出身政治世家给了安倍巨大的先发优势。尽管他学业平平,开着一辆红色的阿尔法·罗密欧到处转悠,还经常打麻将,但他平步青云。不过这也是个沉重的负担。安倍的母亲告诉他,“现在的自民党是我父亲岸信介打下的江山,你永远也不能忘了这些伟大的足迹。”读到这里你会禁不住和安倍一起哆嗦。他的母亲在他的生活中是一个永恒的存在:他们住在同一栋公寓楼里,即使当了首相,他和妻子安倍昭惠也会和母亲一起吃早餐。

That, in part, explains why changing Japan’s constitution was so important to Mr Abe. He cited his failure to do so as one of his biggest regrets when he announced his resignation on August 28th.

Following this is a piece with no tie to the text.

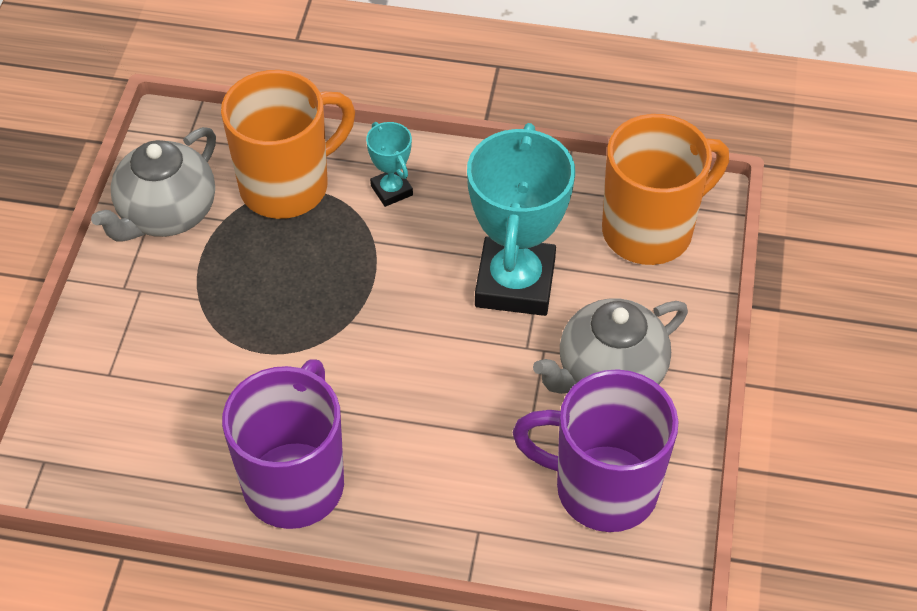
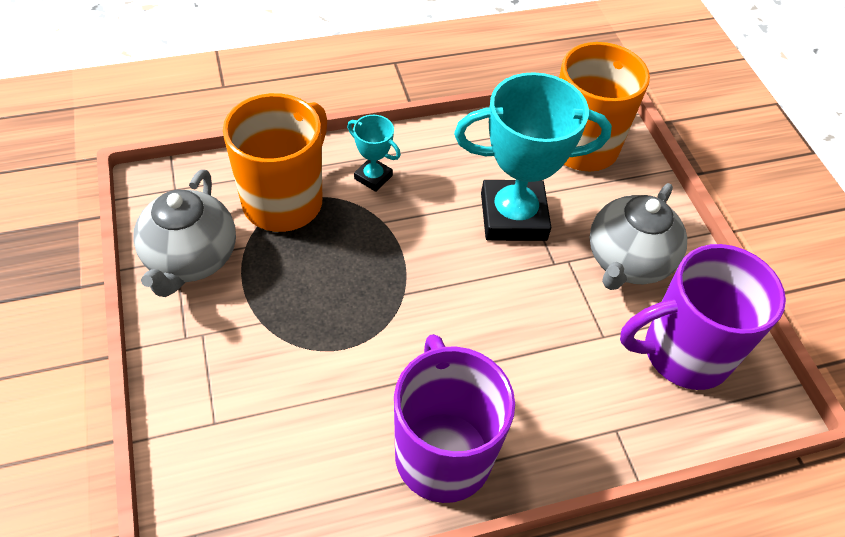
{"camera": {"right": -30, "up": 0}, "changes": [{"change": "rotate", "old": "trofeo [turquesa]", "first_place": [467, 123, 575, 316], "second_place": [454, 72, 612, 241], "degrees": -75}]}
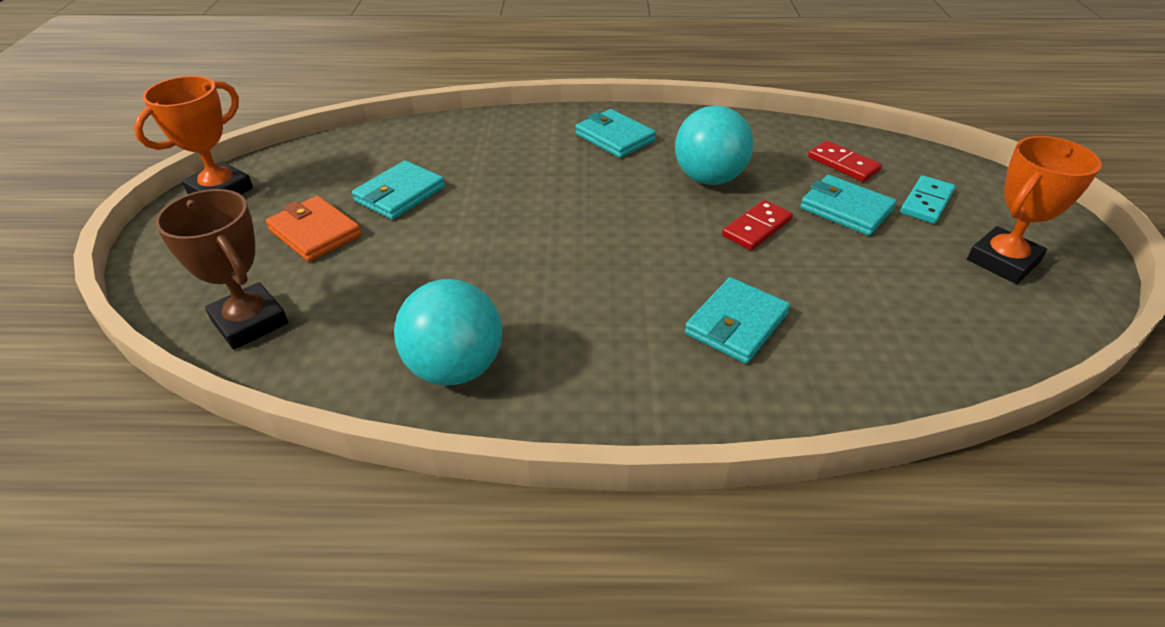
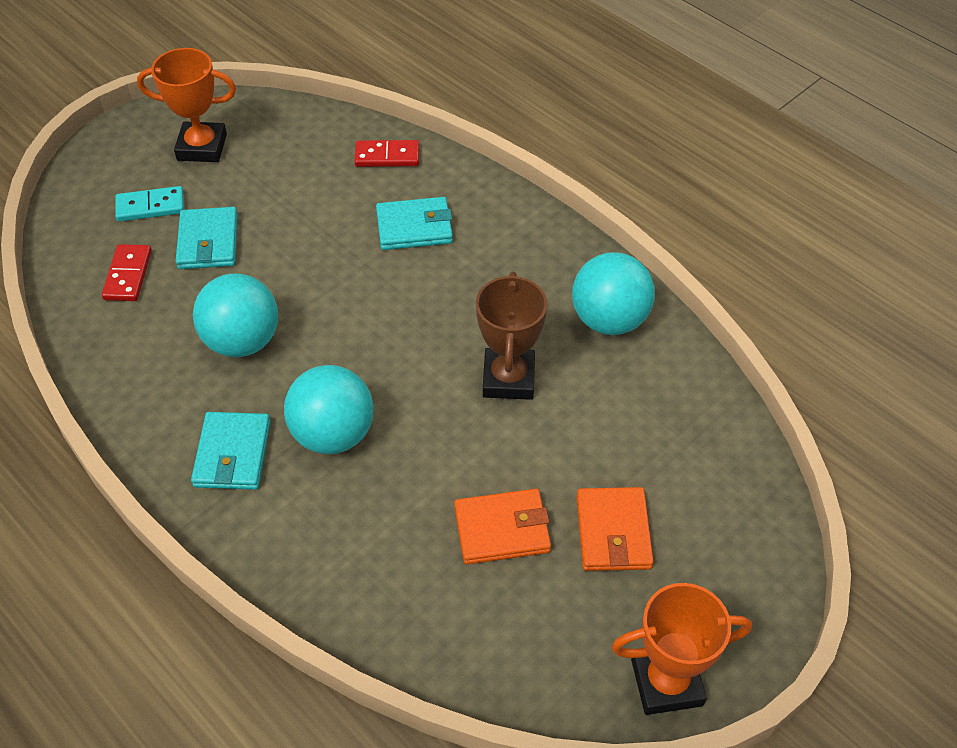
{"camera": {"right": -135, "up": 10}, "changes": [{"change": "insert", "new": "pelota [turquesa]", "second_place": [284, 365, 374, 454]}, {"change": "move", "old": "ficha de dominó [rojo]", "first_place": [722, 200, 793, 250], "second_place": [354, 140, 420, 167]}, {"change": "recolor", "old": "cartera [turquesa]", "new": "cartera [naranja]", "first_place": [352, 160, 445, 220], "second_place": [454, 489, 551, 564]}, {"change": "move", "old": "trofeo [marrón]", "first_place": [155, 189, 288, 350], "second_place": [476, 272, 547, 400]}]}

Yet history will remember Mr Abe more fondly for his readiness to subsume his ideology in favour of a pragmatic approach to national interests during his second stint in office. (Such as with his conciliatory statement on the 70th anniversary of the end of the second world war.) Even what Mr Harris dubs an “Abe Doctrine”—building up Japan’s defence capabilities and ties with other regional powers—is less a break with the Yoshida Doctrine than an offshoot.
这在一定程度上解释了为什么修宪对安倍如此重要。8月28日宣布辞职时,他提到未能做到这一点是自己最大的遗憾之一。不过历史会更怀念他在第二个执政期愿意把自己的思想体系纳入以务实的方式维护国家利益的大方向。(比如他在二战结束70周年时发表的安抚性声明。)即便是哈里斯所称的“安倍主义”——加强日本国防实力及与其他区域性大国的关系——与其说是与吉田主义分裂,不如说是其分支。

As Mr Harris notes, Mr Abe was a keen reader of the German sociologist Max Weber. “With regard to what one should do as a politician, my grandfather consistently acted according to ‘responsibility for consequences’,” he wrote in 1996. “That is, Max Weber’s ‘ethic of responsibility’.” Mr Abe was too kind to his grandfather. The description fits him better. ■
正如哈里斯提到的,安倍是德国社会学家马克斯·韦伯的忠实读者。“说到身为政治家应该做什么,我的外祖父一贯按照‘对后果负责’的原则行事,”安倍在1996年写道,“那也是马克思·韦伯的‘责任伦理’。”安倍对他的外祖父太宽容了。这个描述更适合他自己。